Fixing the Schema Gap: Legal Document Domain Mapping

How we fixed a schema mismatch between legal document hints and database constraints—and what it taught us about maintaining coherence across specialized ingest pipelines.

Sometimes the most interesting bugs aren't in the logic—they're in the assumptions. This week we fixed a schema mismatch in Sabine's legal document ingest pipeline that was trying to use domain categories our database didn't recognize.

The Problem

Our legal document ingest pipeline was generating domain hints like 'vehicle,' 'financial,' and 'medical'—perfectly reasonable categories for legal documents. The problem? Our database schema only recognizes three domain values: work, family, and persona. When the ingest system tried to store these legal-specific domains, it hit a wall.

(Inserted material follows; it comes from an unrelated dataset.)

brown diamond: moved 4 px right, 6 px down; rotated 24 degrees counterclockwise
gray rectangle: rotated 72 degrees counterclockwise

This is a classic case of specialized pipeline logic running ahead of core schema design. The legal ingest module was built with domain-specific categories that made sense in isolation, but hadn't been reconciled with the database constraints that govern the entire biographical data layer.

The Fix

The solution was straightforward: map the legal domain hints to valid database enum values. Vehicle and financial documents now map to 'work,' medical documents to 'family,' and general legal documents to 'persona.' We also cleaned up debug logging that was cluttering production output—a small quality-of-life improvement while we were in the code.

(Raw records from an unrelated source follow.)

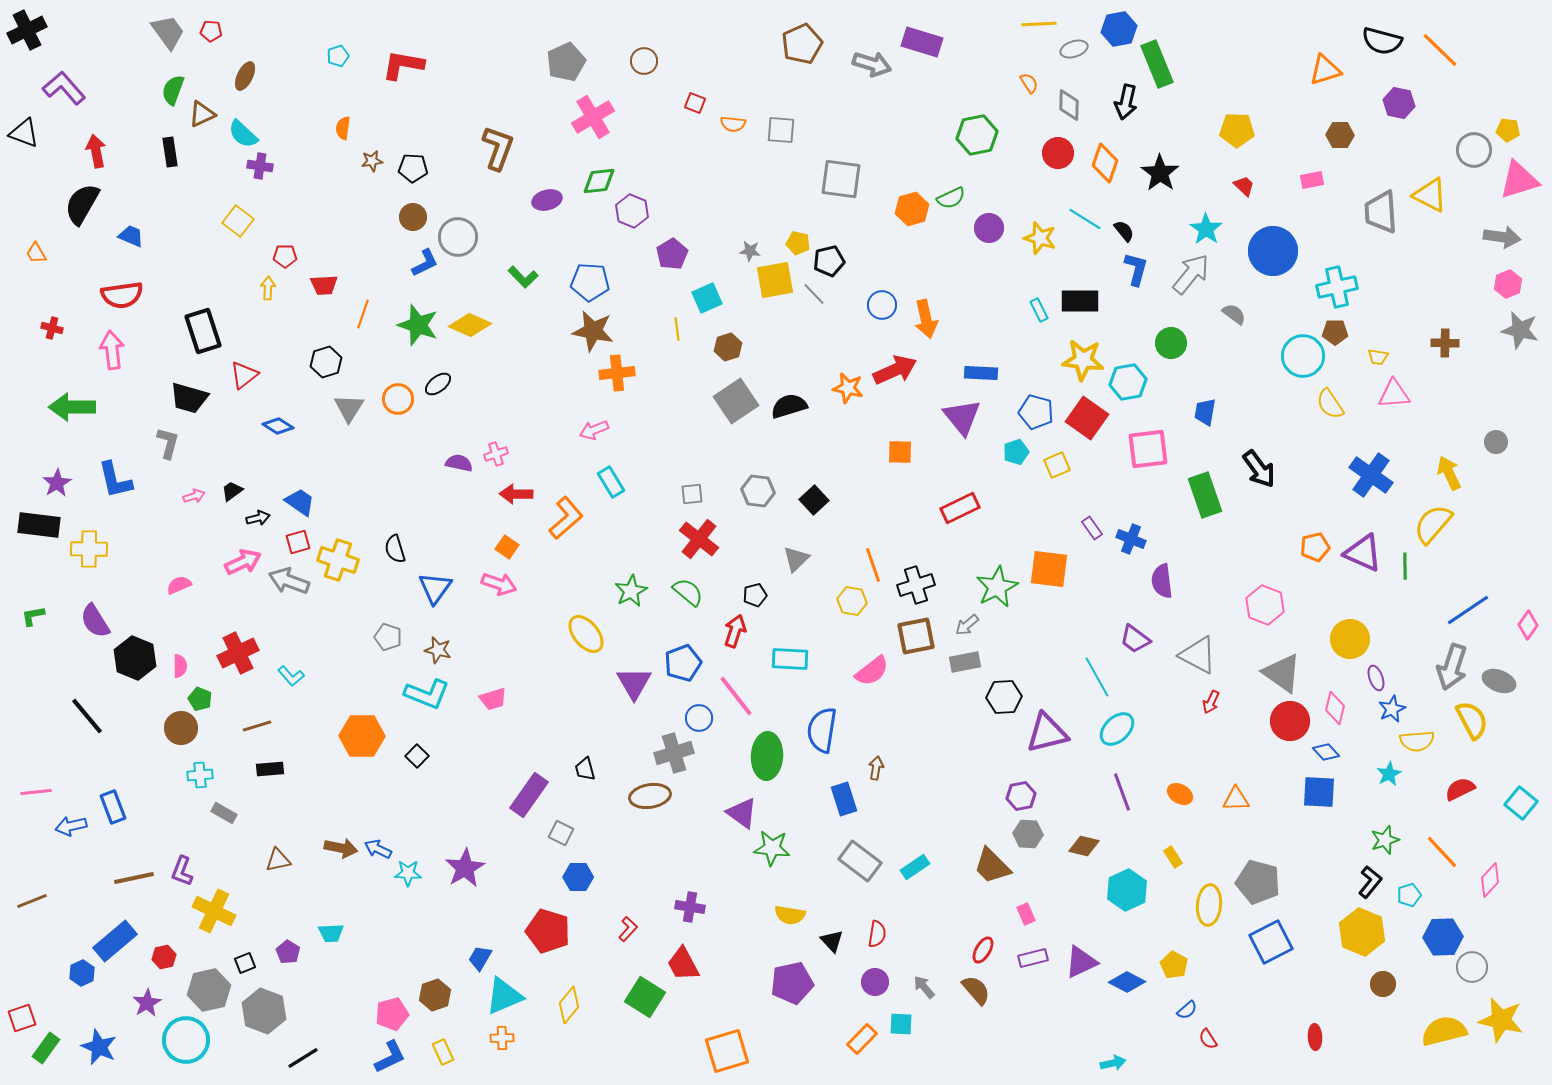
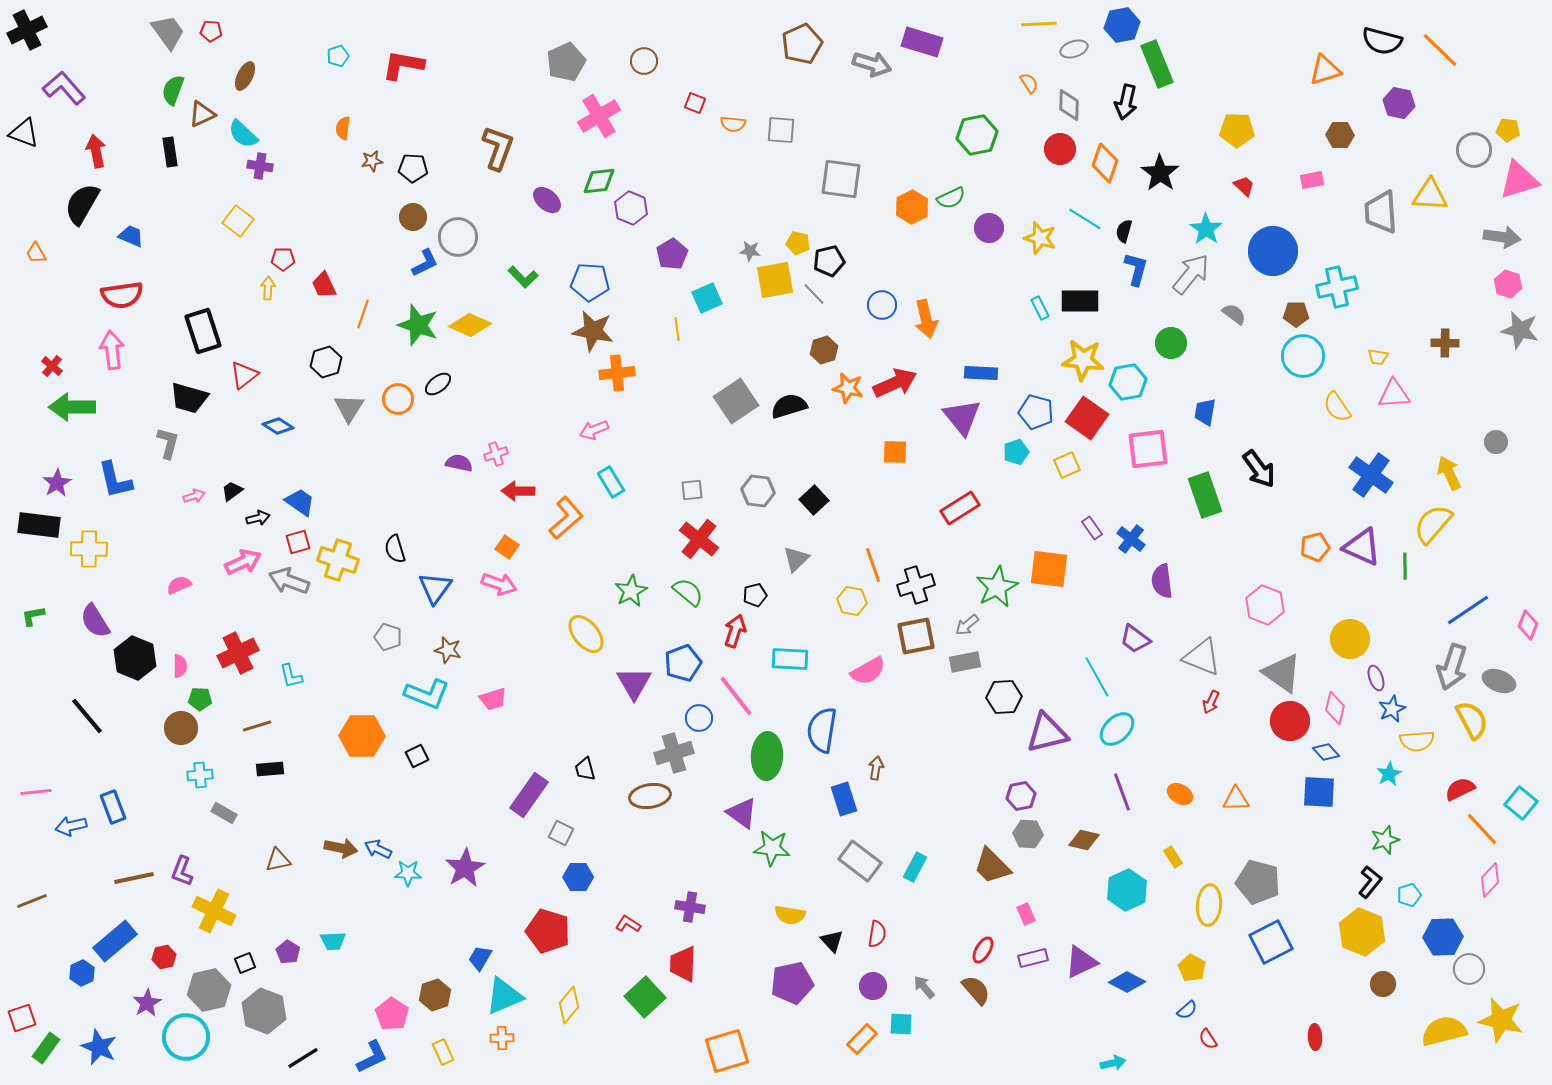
blue hexagon at (1119, 29): moved 3 px right, 4 px up
pink cross at (593, 117): moved 6 px right, 1 px up
red circle at (1058, 153): moved 2 px right, 4 px up
yellow triangle at (1430, 195): rotated 24 degrees counterclockwise
purple ellipse at (547, 200): rotated 56 degrees clockwise
orange hexagon at (912, 209): moved 2 px up; rotated 12 degrees counterclockwise
purple hexagon at (632, 211): moved 1 px left, 3 px up
black semicircle at (1124, 231): rotated 125 degrees counterclockwise
red pentagon at (285, 256): moved 2 px left, 3 px down
pink hexagon at (1508, 284): rotated 20 degrees counterclockwise
red trapezoid at (324, 285): rotated 68 degrees clockwise
cyan rectangle at (1039, 310): moved 1 px right, 2 px up
red cross at (52, 328): moved 38 px down; rotated 25 degrees clockwise
brown pentagon at (1335, 332): moved 39 px left, 18 px up
brown hexagon at (728, 347): moved 96 px right, 3 px down
red arrow at (895, 370): moved 13 px down
yellow semicircle at (1330, 404): moved 7 px right, 3 px down
orange square at (900, 452): moved 5 px left
yellow square at (1057, 465): moved 10 px right
red arrow at (516, 494): moved 2 px right, 3 px up
gray square at (692, 494): moved 4 px up
red rectangle at (960, 508): rotated 6 degrees counterclockwise
blue cross at (1131, 539): rotated 16 degrees clockwise
purple triangle at (1363, 553): moved 1 px left, 6 px up
pink diamond at (1528, 625): rotated 12 degrees counterclockwise
brown star at (438, 650): moved 10 px right
gray triangle at (1198, 655): moved 4 px right, 2 px down; rotated 6 degrees counterclockwise
pink semicircle at (872, 671): moved 4 px left; rotated 9 degrees clockwise
cyan L-shape at (291, 676): rotated 28 degrees clockwise
green pentagon at (200, 699): rotated 20 degrees counterclockwise
black square at (417, 756): rotated 20 degrees clockwise
brown diamond at (1084, 846): moved 6 px up
orange line at (1442, 852): moved 40 px right, 23 px up
cyan rectangle at (915, 867): rotated 28 degrees counterclockwise
red L-shape at (628, 929): moved 5 px up; rotated 100 degrees counterclockwise
cyan trapezoid at (331, 933): moved 2 px right, 8 px down
red trapezoid at (683, 964): rotated 30 degrees clockwise
yellow pentagon at (1174, 965): moved 18 px right, 3 px down
gray circle at (1472, 967): moved 3 px left, 2 px down
purple circle at (875, 982): moved 2 px left, 4 px down
green square at (645, 997): rotated 15 degrees clockwise
pink pentagon at (392, 1014): rotated 24 degrees counterclockwise
cyan circle at (186, 1040): moved 3 px up
blue L-shape at (390, 1057): moved 18 px left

The mapping isn't perfect—calling a car lease agreement 'work' is semantically fuzzy—but it's pragmatic. It gets legal documents into the system without expanding our core schema, which would have cascading effects across retrieval, UI filters, and agent context building.

What We Learned

Specialized ingest pipelines need tighter coordination with core schema definitions. When you're building modular systems, it's easy for domain-specific logic to drift from shared constraints. The fix was small, but it highlighted a gap in how we validate ingest outputs against database schemas before deployment.

What's Next

We're evaluating whether to expand the domain enum to include legal-specific categories or keep the current three-domain model and rely on document type metadata for finer categorization. Expanding the schema gives us more precision but adds complexity to retrieval and UI logic. Staying lean keeps the system simpler but sacrifices some semantic clarity.

We're also adding schema validation checks to the ingest pipeline test suite so future domain mismatches get caught before merge. Small fixes, big leverage.